• [EXERCISE PROMPT]: Repeat the lines of the data exactly, from the first one through the one that contains "Document page, 1275x1650 pixels.".

§

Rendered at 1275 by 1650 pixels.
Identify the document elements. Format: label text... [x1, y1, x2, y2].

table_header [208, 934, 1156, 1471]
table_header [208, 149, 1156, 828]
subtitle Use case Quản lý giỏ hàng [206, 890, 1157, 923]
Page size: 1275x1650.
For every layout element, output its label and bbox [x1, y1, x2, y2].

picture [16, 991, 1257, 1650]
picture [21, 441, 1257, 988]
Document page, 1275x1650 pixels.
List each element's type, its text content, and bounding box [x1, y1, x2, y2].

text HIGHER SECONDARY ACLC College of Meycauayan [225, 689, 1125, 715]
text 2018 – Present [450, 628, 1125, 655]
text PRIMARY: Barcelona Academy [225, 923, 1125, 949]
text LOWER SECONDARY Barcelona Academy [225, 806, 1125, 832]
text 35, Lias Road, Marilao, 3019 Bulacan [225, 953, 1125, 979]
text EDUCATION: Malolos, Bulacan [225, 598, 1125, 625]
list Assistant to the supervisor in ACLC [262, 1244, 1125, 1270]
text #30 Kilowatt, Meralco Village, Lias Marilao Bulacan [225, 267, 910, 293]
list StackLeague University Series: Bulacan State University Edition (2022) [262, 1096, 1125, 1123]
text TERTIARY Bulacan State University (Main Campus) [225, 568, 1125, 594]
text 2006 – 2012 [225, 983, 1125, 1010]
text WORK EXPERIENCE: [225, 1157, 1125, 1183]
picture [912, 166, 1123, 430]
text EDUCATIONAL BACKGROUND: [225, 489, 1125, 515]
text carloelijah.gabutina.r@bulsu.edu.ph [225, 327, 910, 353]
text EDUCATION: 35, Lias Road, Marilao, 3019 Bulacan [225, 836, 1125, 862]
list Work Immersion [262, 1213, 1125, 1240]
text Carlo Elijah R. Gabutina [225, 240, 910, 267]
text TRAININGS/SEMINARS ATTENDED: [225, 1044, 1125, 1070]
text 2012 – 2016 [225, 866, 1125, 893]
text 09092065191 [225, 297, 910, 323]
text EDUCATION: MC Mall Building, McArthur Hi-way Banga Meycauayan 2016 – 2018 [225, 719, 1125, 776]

§

• [RESULT BELOW]:
Rendered at 1275 by 1650 pixels.
Identify the document elements. Format: label text... [x1, y1, x2, y2].

table_header [208, 934, 1156, 1471]
table_header [208, 149, 1156, 828]
subtitle Use case Quản lý giỏ hàng [206, 890, 1157, 923]
Page size: 1275x1650.
For every layout element, output its label and bbox [x1, y1, x2, y2].

picture [16, 991, 1257, 1650]
picture [21, 441, 1257, 988]
Document page, 1275x1650 pixels.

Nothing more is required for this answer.